> WHAT TO DO
Within the material below, filter for lines that hold the word "History".

========================================

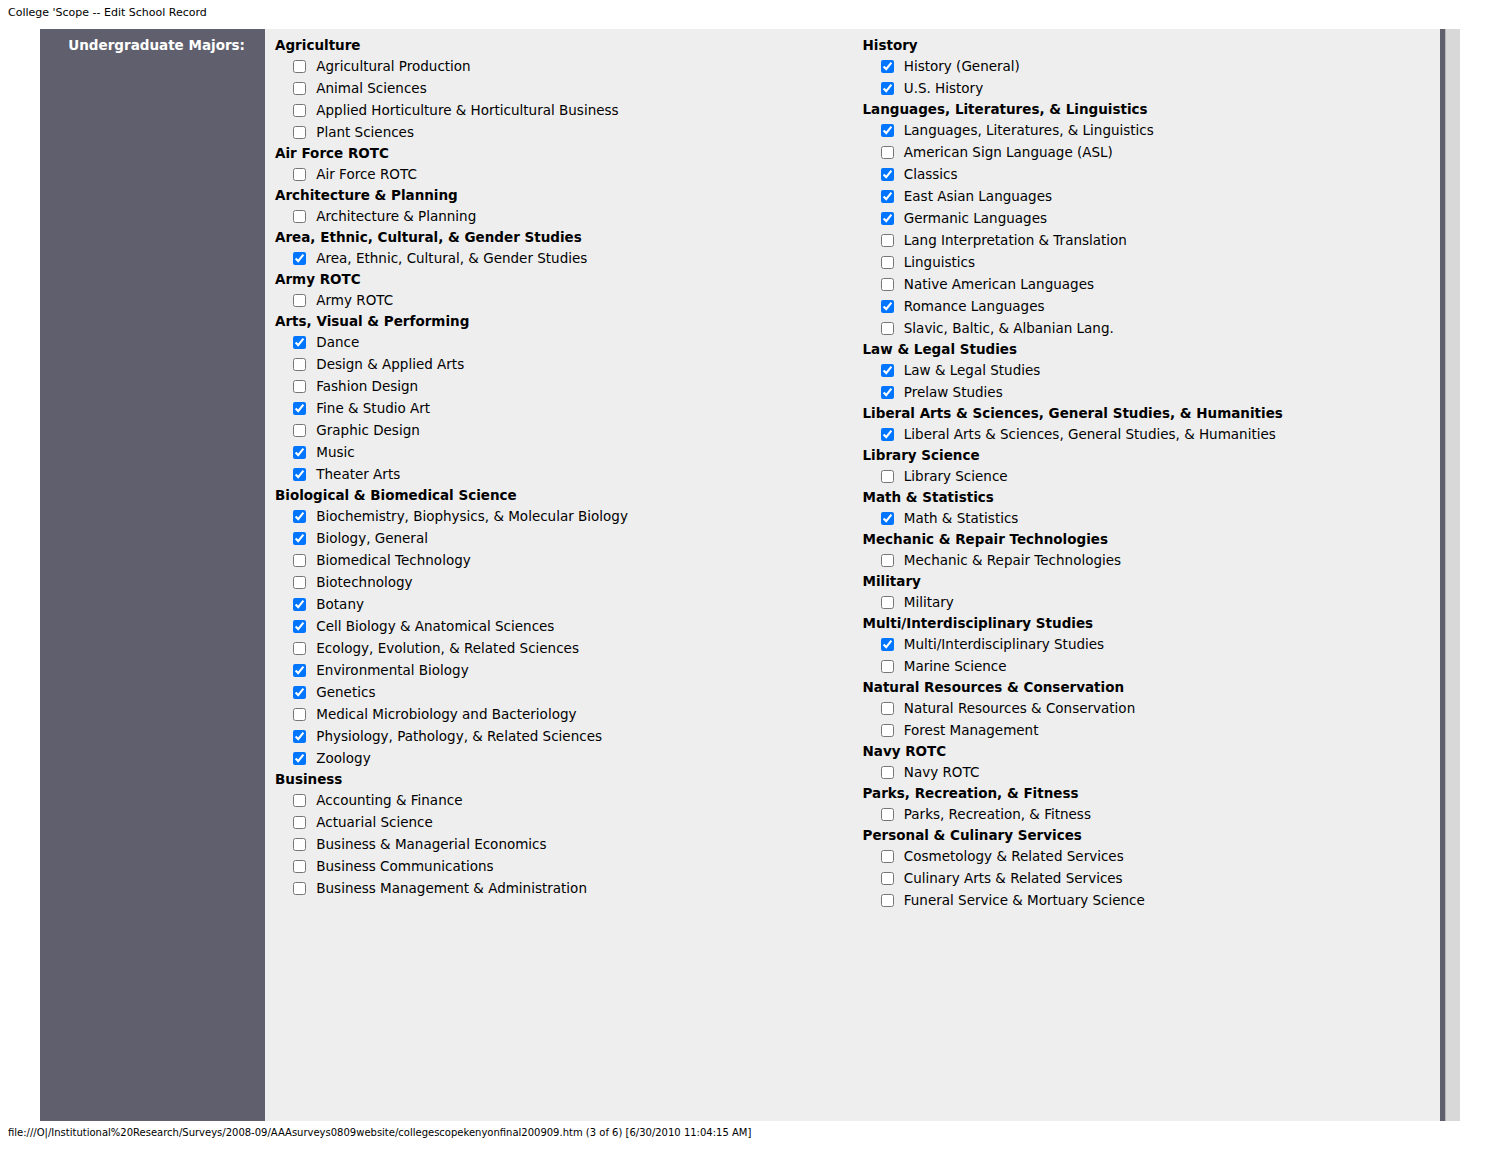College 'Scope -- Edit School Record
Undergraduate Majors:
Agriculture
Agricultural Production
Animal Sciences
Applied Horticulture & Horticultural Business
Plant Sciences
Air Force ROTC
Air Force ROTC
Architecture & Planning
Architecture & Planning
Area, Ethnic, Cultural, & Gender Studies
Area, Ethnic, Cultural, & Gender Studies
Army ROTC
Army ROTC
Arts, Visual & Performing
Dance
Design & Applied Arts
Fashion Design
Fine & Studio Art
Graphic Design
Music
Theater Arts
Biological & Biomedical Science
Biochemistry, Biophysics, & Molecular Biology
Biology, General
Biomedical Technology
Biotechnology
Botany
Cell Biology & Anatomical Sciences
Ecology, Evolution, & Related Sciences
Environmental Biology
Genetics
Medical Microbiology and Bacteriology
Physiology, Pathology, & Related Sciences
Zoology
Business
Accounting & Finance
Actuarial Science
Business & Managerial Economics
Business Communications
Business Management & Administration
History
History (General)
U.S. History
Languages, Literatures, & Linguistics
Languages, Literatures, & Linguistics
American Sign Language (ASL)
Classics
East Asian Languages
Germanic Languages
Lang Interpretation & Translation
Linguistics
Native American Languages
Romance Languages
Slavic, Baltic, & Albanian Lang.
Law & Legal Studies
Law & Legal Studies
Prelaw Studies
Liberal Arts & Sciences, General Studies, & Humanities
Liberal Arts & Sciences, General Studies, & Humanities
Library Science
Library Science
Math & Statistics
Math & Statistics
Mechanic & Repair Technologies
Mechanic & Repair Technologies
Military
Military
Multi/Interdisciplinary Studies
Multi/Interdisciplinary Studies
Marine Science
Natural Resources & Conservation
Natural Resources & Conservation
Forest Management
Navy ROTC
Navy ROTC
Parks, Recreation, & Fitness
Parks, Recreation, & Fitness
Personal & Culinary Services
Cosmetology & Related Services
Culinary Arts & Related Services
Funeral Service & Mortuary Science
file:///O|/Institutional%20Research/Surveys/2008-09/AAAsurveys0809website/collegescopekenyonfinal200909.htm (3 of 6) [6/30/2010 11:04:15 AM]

========================================

> ANSWER BELOW
History
History (General)
U.S. History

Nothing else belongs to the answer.